NEW YORK (CNN/Money) -
Eli Lilly and Co.'s second-quarter profit fell sharply Thursday, hurt by lagging sales of its antidepressant Prozac and flat sales of its new blood infection medicine Xigris.
For the quarter ended June 30, the Indianapolis-based drugmaker posted earnings of $658.5 million, or 61 cents a share, down from $827.7 million, or 76 cents a share. Analysts polled by earnings tracker First Call anticipated a profit of 61 cents a share.
Sales fell 9 percent to $2.78 billion from $3 billion, mainly because of declining Prozac sales, the company said.
Lilly also said it anticipates third-quarter earnings of 67 to 69 cents a share and lowered its own full-year forecast to $2.60-$2.62 from $2.60-$2.65. Wall Street is expecting third-quarter profit of 61 cents a share and full-year earnings of $2.61, according to First Call.
Lilly's (LLY: down $2.90 to $48.00, Research, Estimates) shares fell $5.07 to $45.83 in early trading following the earnings report Thursday.
The results represent the fourth consecutive earnings decline for Lilly, which has struggled to overcome the loss of U.S. patent protection for Prozac last year as well as manufacturing problems that have delayed approval of key medicines for osteoporosis and schizophrenia. Lilly hopes to overcome the Prozac slump by bringing a slew of new medicines to market from its lineup of drugs in development.
The company said the U.S. Food and Drug Administration recently conducted a comprehensive review of eight of the firm's manufacturing sites around the world, including its Indianapolis facilities, but has not yet issued its final conclusions and recommendations.
"From our recent discussions with the FDA as well as the progress we've made at inspections outside Indianapolis, we believe we are making progress and moving in the right direction with our global quality improvement plan. However, we still have more work to do, especially at certain Indianapolis facilities," Pedro Granadillo, senior vice president, said.

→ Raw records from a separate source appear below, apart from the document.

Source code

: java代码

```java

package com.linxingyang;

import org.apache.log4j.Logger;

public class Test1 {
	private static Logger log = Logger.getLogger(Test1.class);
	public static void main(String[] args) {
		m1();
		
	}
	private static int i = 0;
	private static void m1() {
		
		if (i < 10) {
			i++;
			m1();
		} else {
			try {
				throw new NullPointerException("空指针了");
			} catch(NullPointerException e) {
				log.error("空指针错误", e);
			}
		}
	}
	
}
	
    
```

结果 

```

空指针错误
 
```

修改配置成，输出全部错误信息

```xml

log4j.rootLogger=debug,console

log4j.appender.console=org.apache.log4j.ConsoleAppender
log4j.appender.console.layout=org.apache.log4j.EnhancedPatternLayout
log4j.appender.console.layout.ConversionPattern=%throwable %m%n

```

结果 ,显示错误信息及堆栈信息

Sales of Prozac, which lost its U.S. patent protection last August, plunged 72 percent to $195 million, as patients shifted to cheaper generics.
The company's new drug Xigris for sepsis, a potentially fatal clotting condition caused by blood infections, were only $22.6 million in the second quarter, virtually flat with the prior quarter.
The sales figures were another blow to Xigris, which industry analysts last year had expected to become a huge blockbuster, with potential sales this year of up to $600 million. But doctors have shied away from prescribing it because of safety concerns.